The city building segment is okay, but nothing special. The good thing is that the waiting times are really reasonable, at least at the beginning. You simply build structures in a certain order, to ensure a stable and an effective growth. First, you’ll need to build farms and sawmills outside the walls of your city, to provide it with food and building resources. Then, you’ll want to build the barracks and the stables to train units used to defend your property, or to hunt and invade others. After that you’ll want to build a tavern in order to be able to receive daily rewards, and from there, it’s up to you how you’ll develop. There are a lot of options and a lot of things to do in the game simultaneously, and it could be even overwhelming to someone new to the genre.

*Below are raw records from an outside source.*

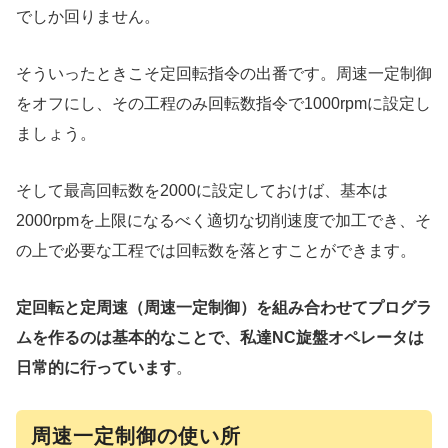
でしか回りません。
そういったときこそ定回転指令の出番です。周速一定制御
をオフにし、その工程のみ回転数指令で1000rpmに設定し
ましょう。
そして最高回転数を2000に設定しておけば、基本は
2000rpmを上限になるべく適切な切削速度で加工でき、そ
の上で必要な工程では回転数を落とすことができます。
定回転と定周速（周速一定制御）を組み合わせてプログラ
ムを作るのは基本的なことで、私達NC旋盤オペレータは
日常的に行っています
。
周速一定制御の使い所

Luckily, the gameplay and the offered mechanics and the complexity of the progression system compensate for the poor presentation, to a certain extent. Remember how I told you the plot feels generic? Well, that’s because you can create your own schemes and tricks, by forming allegiances and being pretty social with other players. That’s what you want from a GoT game, but it needs a little bit of premade flavor, set up by the creators of the game. This way, you need to figure the complex infrastructure of the game all on your own. That would be okay for a full scale computer title like Stronghold, where you have the player input and the surroundings to fully immerse. This level of complexity makes it really hard on a few inches of screen and without a mouse and a proper keyboard.

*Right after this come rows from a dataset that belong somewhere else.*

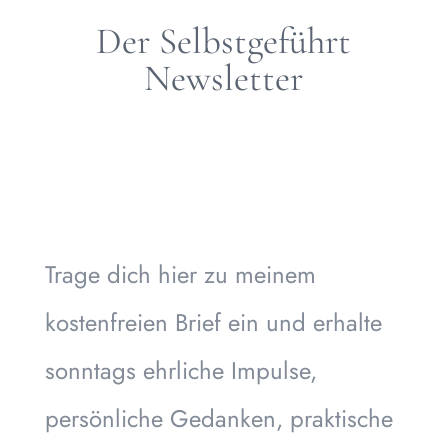
Der Selbstgeführt
Newsletter
Trage dich hier zu meinem
kostenfreien Brief ein und erhalte
sonntags ehrliche Impulse,
persönliche Gedanken, praktische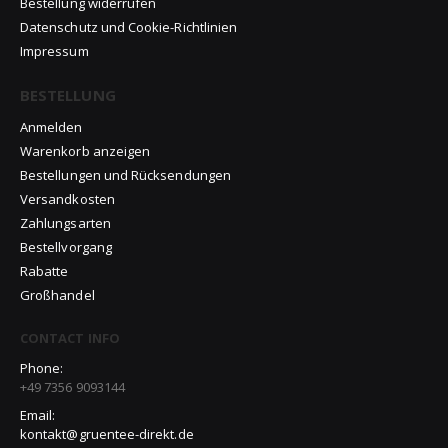
Bestellung widerrufen
Datenschutz und Cookie-Richtlinien
Impressum
BESTELLUNG
Anmelden
Warenkorb anzeigen
Bestellungen und Rücksendungen
Versandkosten
Zahlungsarten
Bestellvorgang
Rabatte
Großhandel
CONTACT INFO
Phone:
+49 7356 9093144
Email:
kontakt@gruentee-direkt.de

So, after rebuilding your city, and raising it to glory, the time will come to take some precautions. If you’ve watched the show, then you already know you can’t trust anyone. After leveling your keep to 10th level, you’ll start earning a reputation among lots of others. So, build, upgrade and enhance your defensive structures, such as walls, city gates, and arm them with lots of units such as archers. If that is not your approach, you can try hiding your valuables in storehouses, laying out some traps and such, and even hiring scouts, rogues and assassins to aid you in your stealth style of play. Don’t forget to form allegiances and to try and plot against those who are in your way. Maybe even try the diplomatic approach, but be careful! Everyone wants your head on a spike these days.

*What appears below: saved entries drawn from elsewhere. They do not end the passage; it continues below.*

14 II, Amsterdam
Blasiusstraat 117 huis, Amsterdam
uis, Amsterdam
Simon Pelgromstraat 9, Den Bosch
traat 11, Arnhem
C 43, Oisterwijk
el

This game is optimized so poorly. And it doesn’t look that demanding at all. I was running it on my Nokia 5 with the latest Android version installed and I had to make mini-breaks to let my phone cool off how hot it got. I literally couldn’t hold it. And I took off its mask. Other than that, I’ve experienced a lot of lag, either in the interface, or the server itself. A lot of commands felt unresponsive, and I had to restart the game several times. First, I thought the problem was in my device, but I did a quick check on the forums and the reviews and it seems that I’m not the only one. So, I recommend closing all other applications, connecting to a stable internet network and taking off the mask of your phone.